-- Written task --
Put the lines below into a Markdown table with the columns "Row" and "Line," numbering each line in order and skipping blank lines. Leave the pictures out of the table.

(Extracted information Opens)

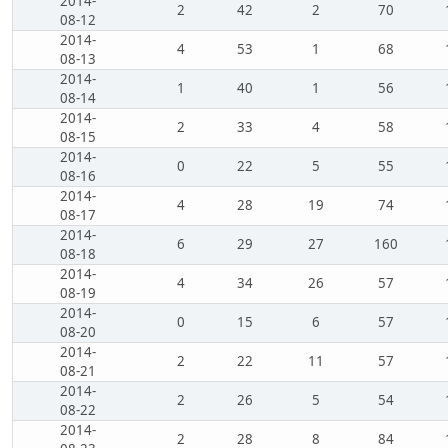
2014-
2
42
2
70
08-12
2014-
4
53
1
68
08-13
2014-
1
40
1
56
08-14
2014-
2
33
4
58
08-15
2014-
0
22
5
55
08-16
2014-
4
28
19
74
08-17
2014-
6
29
27
160
08-18
2014-
4
34
26
57
08-19
2014-
0
15
6
57
08-20
2014-
2
22
11
57
08-21
2014-
2
26
5
54
08-22
2014-
2
28
8
84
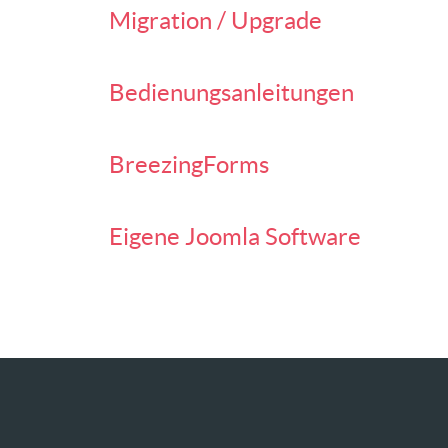
Migration / Upgrade
Bedienungsanleitungen
BreezingForms
Eigene Joomla Software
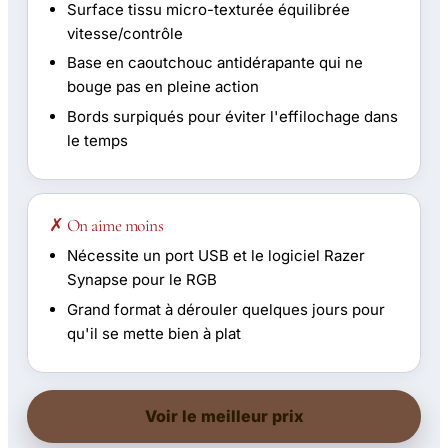
Surface tissu micro-texturée équilibrée
vitesse/contrôle
Base en caoutchouc antidérapante qui ne
bouge pas en pleine action
Bords surpiqués pour éviter l'effilochage dans
le temps
✗ On aime moins
Nécessite un port USB et le logiciel Razer
Synapse pour le RGB
Grand format à dérouler quelques jours pour
qu'il se mette bien à plat
Voir le meilleur prix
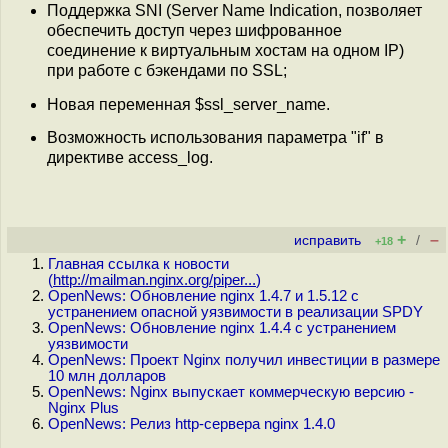
Поддержка SNI (Server Name Indication, позволяет
обеспечить доступ через шифрованное
соединение к виртуальным хостам на одном IP)
при работе с бэкендами по SSL;
Новая переменная $ssl_server_name.
Возможность использования параметра "if" в
директиве access_log.
+
–
исправить
/
+18
Главная ссылка к новости
(
http://mailman.nginx.org/piper...
)
OpenNews: Обновление nginx 1.4.7 и 1.5.12 с
устранением опасной уязвимости в реализации SPDY
OpenNews: Обновление nginx 1.4.4 с устранением
уязвимости
OpenNews: Проект Nginx получил инвестиции в размере
10 млн долларов
OpenNews: Nginx выпускает коммерческую версию -
Nginx Plus
OpenNews: Релиз http-сервера nginx 1.4.0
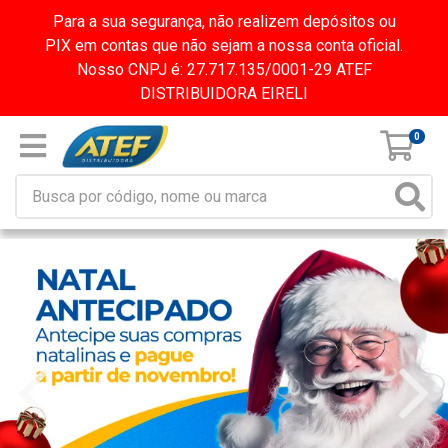
Para a sua segurança, não realizem depósitos ou
PIX em contas que não sejam a nossa conta oficial.
Nosso CNPJ é: 27.717.135/0001-29 ATEF
DISTRIBUIDORA EIRELI
0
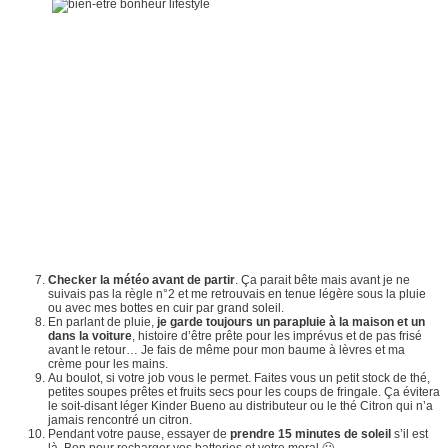
Checker la météo avant de partir
. Ça parait bête mais avant je ne
suivais pas la règle n°2 et me retrouvais en tenue légère sous la pluie
ou avec mes bottes en cuir par grand soleil.
En parlant de pluie,
je garde toujours un parapluie à la maison et un
dans la voiture
, histoire d’être prête pour les imprévus et de pas frisé
avant le retour… Je fais de même pour mon baume à lèvres et ma
crème pour les mains.
Au boulot, si votre job vous le permet. Faites vous un petit stock de thé,
petites soupes prêtes et fruits secs pour les coups de fringale. Ça évitera
le soit-disant léger Kinder Bueno au distributeur ou le thé Citron qui n’a
jamais rencontré un citron.
Pendant votre pause, essayer de
prendre 15 minutes de soleil
s’il est
là. Bon pour recharger vos batteries et votre moral 🙂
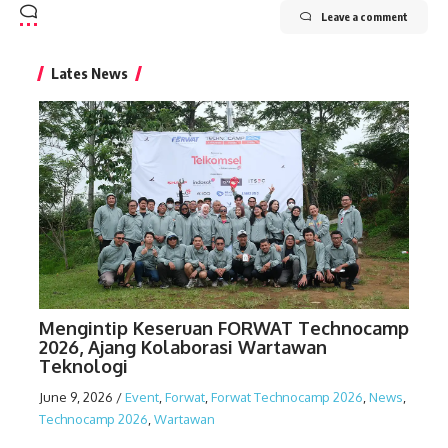
Leave a comment
Lates News
Mengintip Keseruan FORWAT Technocamp
2026, Ajang Kolaborasi Wartawan
Teknologi
June 9, 2026
/
Event
,
Forwat
,
Forwat Technocamp 2026
,
News
,
Technocamp 2026
,
Wartawan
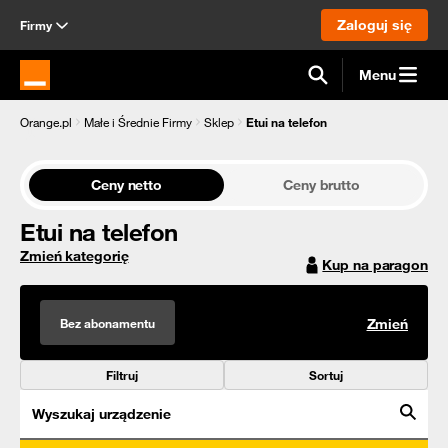
Zaloguj się
Firmy
Menu
Strona główna Orange.pl
Orange.pl
Małe i Średnie Firmy
Sklep
Etui na telefon
Ceny netto
Ceny brutto
Etui na telefon
Zmień kategorię
Kup na paragon
Bez abonamentu
Zmień
Filtruj
Sortuj
Wyszukaj urządzenie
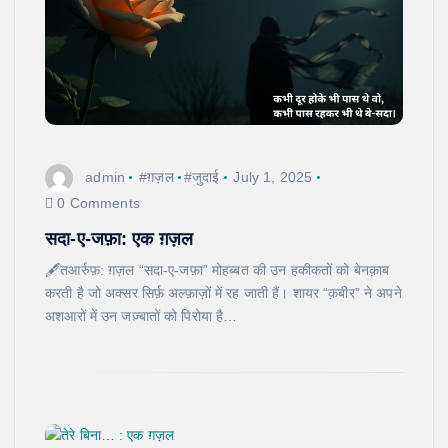
admin
#ग़ज़ल
#जुदाई
July 1, 2025
0 Comments
सदा-ए-जफ़ा: एक ग़ज़ल
🖋️तआर्रुफ़: ग़ज़ल “सदा-ए-जफ़ा” मोहब्बत की उन हकीकतों को बेनक़ाब
करती है जो अक्सर सिर्फ़ अल्फ़ाज़ों में रह जाती हैं। शायर “क़बीर” ने अपने
अशआरों में उन जज़्बातों को पिरोया है…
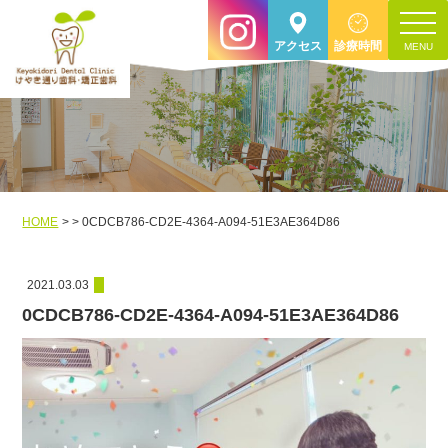
toggle
アクセス
診療時間
navigat
HOME
0CDCB786-CD2E-4364-A094-51E3AE364D86
2021.03.03
0CDCB786-CD2E-4364-A094-51E3AE364D86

(Extracted information Closes)

-- Solved problem --
| Row | Line |
|---|---|
| 1 | 2014- |
| 2 | 2 |
| 3 | 42 |
| 4 | 2 |
| 5 | 70 |
| 6 | 08-12 |
| 7 | 2014- |
| 8 | 4 |
| 9 | 53 |
| 10 | 1 |
| 11 | 68 |
| 12 | 08-13 |
| 13 | 2014- |
| 14 | 1 |
| 15 | 40 |
| 16 | 1 |
| 17 | 56 |
| 18 | 08-14 |
| 19 | 2014- |
| 20 | 2 |
| 21 | 33 |
| 22 | 4 |
| 23 | 58 |
| 24 | 08-15 |
| 25 | 2014- |
| 26 | 0 |
| 27 | 22 |
| 28 | 5 |
| 29 | 55 |
| 30 | 08-16 |
| 31 | 2014- |
| 32 | 4 |
| 33 | 28 |
| 34 | 19 |
| 35 | 74 |
| 36 | 08-17 |
| 37 | 2014- |
| 38 | 6 |
| 39 | 29 |
| 40 | 27 |
| 41 | 160 |
| 42 | 08-18 |
| 43 | 2014- |
| 44 | 4 |
| 45 | 34 |
| 46 | 26 |
| 47 | 57 |
| 48 | 08-19 |
| 49 | 2014- |
| 50 | 0 |
| 51 | 15 |
| 52 | 6 |
| 53 | 57 |
| 54 | 08-20 |
| 55 | 2014- |
| 56 | 2 |
| 57 | 22 |
| 58 | 11 |
| 59 | 57 |
| 60 | 08-21 |
| 61 | 2014- |
| 62 | 2 |
| 63 | 26 |
| 64 | 5 |
| 65 | 54 |
| 66 | 08-22 |
| 67 | 2014- |
| 68 | 2 |
| 69 | 28 |
| 70 | 8 |
| 71 | 84 |
| 72 | Migration / Upgrade |
| 73 | Bedienungsanleitungen |
| 74 | BreezingForms |
| 75 | Eigene Joomla Software |
| 76 | Surface tissu micro-texturée équilibrée |
| 77 | vitesse/contrôle |
| 78 | Base en caoutchouc antidérapante qui ne |
| 79 | bouge pas en pleine action |
| 80 | Bords surpiqués pour éviter l'effilochage dans |
| 81 | le temps |
| 82 | ✗ On aime moins |
| 83 | Nécessite un port USB et le logiciel Razer |
| 84 | Synapse pour le RGB |
| 85 | Grand format à dérouler quelques jours pour |
| 86 | qu'il se mette bien à plat |
| 87 | Voir le meilleur prix |
| 88 | Поддержка SNI (Server Name Indication, позволяет |
| 89 | обеспечить доступ через шифрованное |
| 90 | соединение к виртуальным хостам на одном IP) |
| 91 | при работе с бэкендами по SSL; |
| 92 | Новая переменная $ssl_server_name. |
| 93 | Возможность использования параметра "if" в |
| 94 | директиве access_log. |
| 95 | + |
| 96 | – |
| 97 | исправить |
| 98 | / |
| 99 | +18 |
| 100 | Главная ссылка к новости |
| 101 | ( |
| 102 | http://mailman.nginx.org/piper... |
| 103 | ) |
| 104 | OpenNews: Обновление nginx 1.4.7 и 1.5.12 с |
| 105 | устранением опасной уязвимости в реализации SPDY |
| 106 | OpenNews: Обновление nginx 1.4.4 с устранением |
| 107 | уязвимости |
| 108 | OpenNews: Проект Nginx получил инвестиции в размере |
| 109 | 10 млн долларов |
| 110 | OpenNews: Nginx выпускает коммерческую версию - |
| 111 | Nginx Plus |
| 112 | OpenNews: Релиз http-сервера nginx 1.4.0 |
| 113 | Para a sua segurança, não realizem depósitos ou |
| 114 | PIX em contas que não sejam a nossa conta oficial. |
| 115 | Nosso CNPJ é: 27.717.135/0001-29 ATEF |
| 116 | DISTRIBUIDORA EIRELI |
| 117 | 0 |
| 118 | Checker la météo avant de partir |
| 119 | . Ça parait bête mais avant je ne |
| 120 | suivais pas la règle n°2 et me retrouvais en tenue légère sous la pluie |
| 121 | ou avec mes bottes en cuir par grand soleil. |
| 122 | En parlant de pluie, |
| 123 | je garde toujours un parapluie à la maison et un |
| 124 | dans la voiture |
| 125 | , histoire d’être prête pour les imprévus et de pas frisé |
| 126 | avant le retour… Je fais de même pour mon baume à lèvres et ma |
| 127 | crème pour les mains. |
| 128 | Au boulot, si votre job vous le permet. Faites vous un petit stock de thé, |
| 129 | petites soupes prêtes et fruits secs pour les coups de fringale. Ça évitera |
| 130 | le soit-disant léger Kinder Bueno au distributeur ou le thé Citron qui n’a |
| 131 | jamais rencontré un citron. |
| 132 | Pendant votre pause, essayer de |
| 133 | prendre 15 minutes de soleil |
| 134 | s’il est |
| 135 | là. Bon pour recharger vos batteries et votre moral 🙂 |
| 136 | Leave a comment |
| 137 | Lates News |
| 138 | Mengintip Keseruan FORWAT Technocamp |
| 139 | 2026, Ajang Kolaborasi Wartawan |
| 140 | Teknologi |
| 141 | June 9, 2026 |
| 142 | / |
| 143 | Event |
| 144 | , |
| 145 | Forwat |
| 146 | , |
| 147 | Forwat Technocamp 2026 |
| 148 | , |
| 149 | News |
| 150 | , |
| 151 | Technocamp 2026 |
| 152 | , |
| 153 | Wartawan |
| 154 | Zaloguj się |
| 155 | Firmy |
| 156 | Menu |
| 157 | Strona główna Orange.pl |
| 158 | Orange.pl |
| 159 | Małe i Średnie Firmy |
| 160 | Sklep |
| 161 | Etui na telefon |
| 162 | Ceny netto |
| 163 | Ceny brutto |
| 164 | Etui na telefon |
| 165 | Zmień kategorię |
| 166 | Kup na paragon |
| 167 | Bez abonamentu |
| 168 | Zmień |
| 169 | Filtruj |
| 170 | Sortuj |
| 171 | Wyszukaj urządzenie |
| 172 | admin |
| 173 | #ग़ज़ल |
| 174 | #जुदाई |
| 175 | July 1, 2025 |
| 176 | 0 Comments |
| 177 | सदा-ए-जफ़ा: एक ग़ज़ल |
| 178 | 🖋️तआर्रुफ़: ग़ज़ल “सदा-ए-जफ़ा” मोहब्बत की उन हकीकतों को बेनक़ाब |
| 179 | करती है जो अक्सर सिर्फ़ अल्फ़ाज़ों में रह जाती हैं। शायर “क़बीर” ने अपने |
| 180 | अशआरों में उन जज़्बातों को पिरोया है… |
| 181 | toggle |
| 182 | アクセス |
| 183 | 診療時間 |
| 184 | navigat |
| 185 | HOME |
| 186 | 0CDCB786-CD2E-4364-A094-51E3AE364D86 |
| 187 | 2021.03.03 |
| 188 | 0CDCB786-CD2E-4364-A094-51E3AE364D86 |